The authors evaluate the impact of different reward metrics on factual recall accuracy in reinforcement learning experiments across three language models. Results show that using an LLM-based judge for reward assignment yields significant improvements over both the pre-RL baseline and an exact-match reward metric, with the highest gains observed on the Qwen model. The findings indicate that the choice of reward function critically influences the effectiveness of RL in enhancing factual recall. LLM-based reward assignment leads to substantial accuracy improvements over both pre-RL and exact-match reward settings. The Qwen model achieves the highest accuracy under LLM-judge reward, demonstrating model-specific variations in RL effectiveness. Exact-match rewards result in minimal gains compared to LLM-based rewards, highlighting the importance of semantic evaluation in RL training.
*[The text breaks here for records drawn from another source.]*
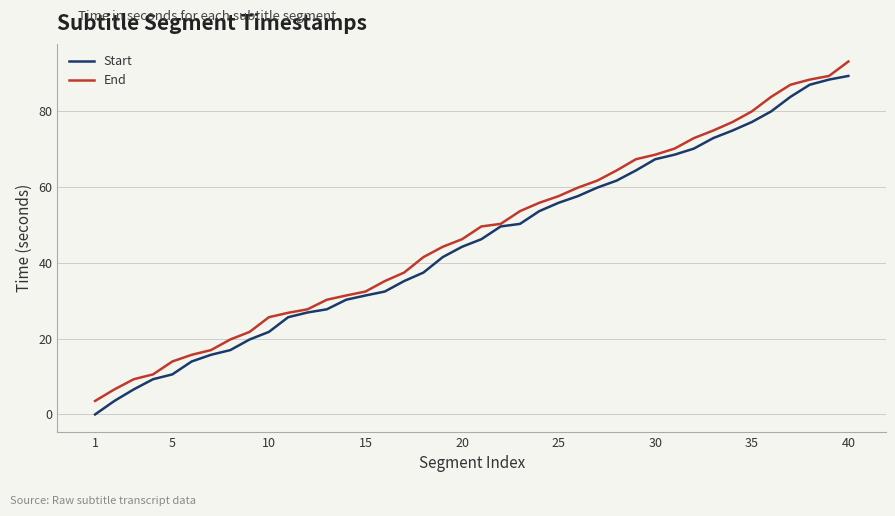

What is the maximum value shown in the chart?

93.0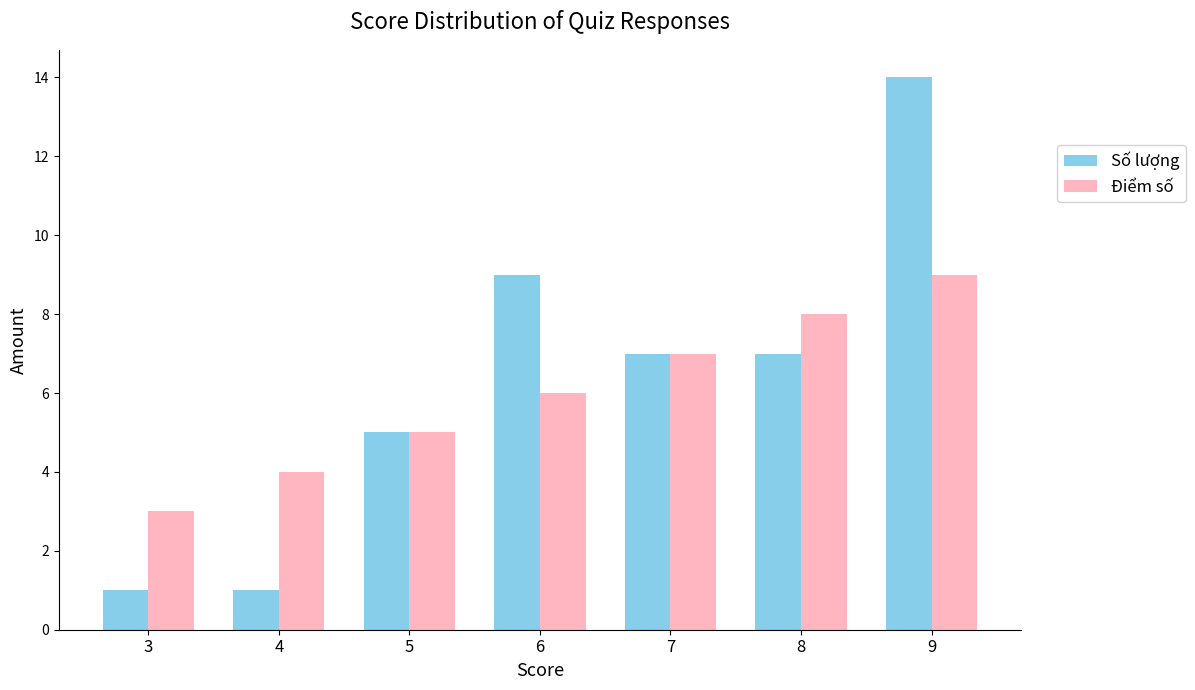

What is the difference between the Điểm số values at 7 and 3?

4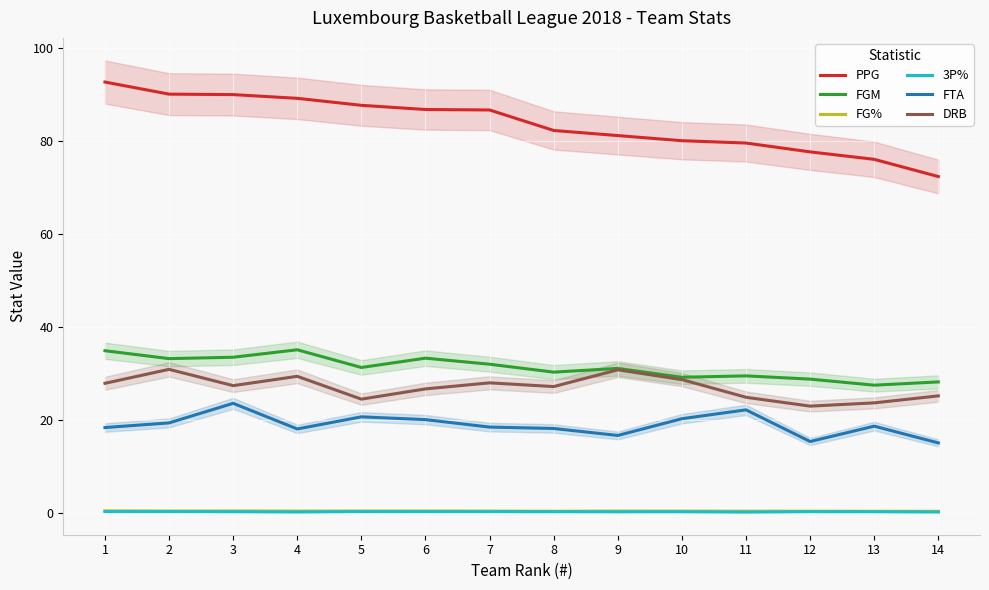

True or false: DRB and PPG intersect in this chart.

False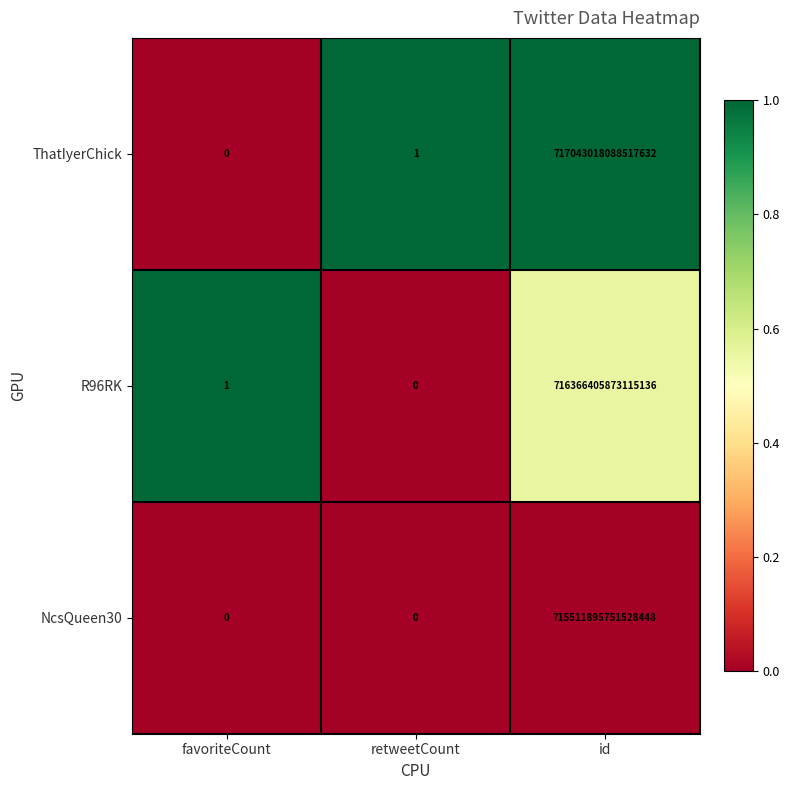

Is the value of R96RK at retweetCount greater than the value of ThatIyerChick at id?

No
The authors evaluate reinforcement learning against multiple training and inference-time baselines across diverse large language models and datasets to assess its impact on factual recall. The first set of experiments validates that reinforcement learning consistently outperforms alternative approaches by redistributing probability mass to retrieve previously inaccessible latent knowledge rather than introducing new facts. The second experiment validates that semantic reward assignment using an LLM-based judge significantly enhances training effectiveness compared to rigid exact-match criteria. Overall, these findings establish reinforcement learning as a robust and generalizable method for amplifying factual recall across varying model architectures and decoding strategies.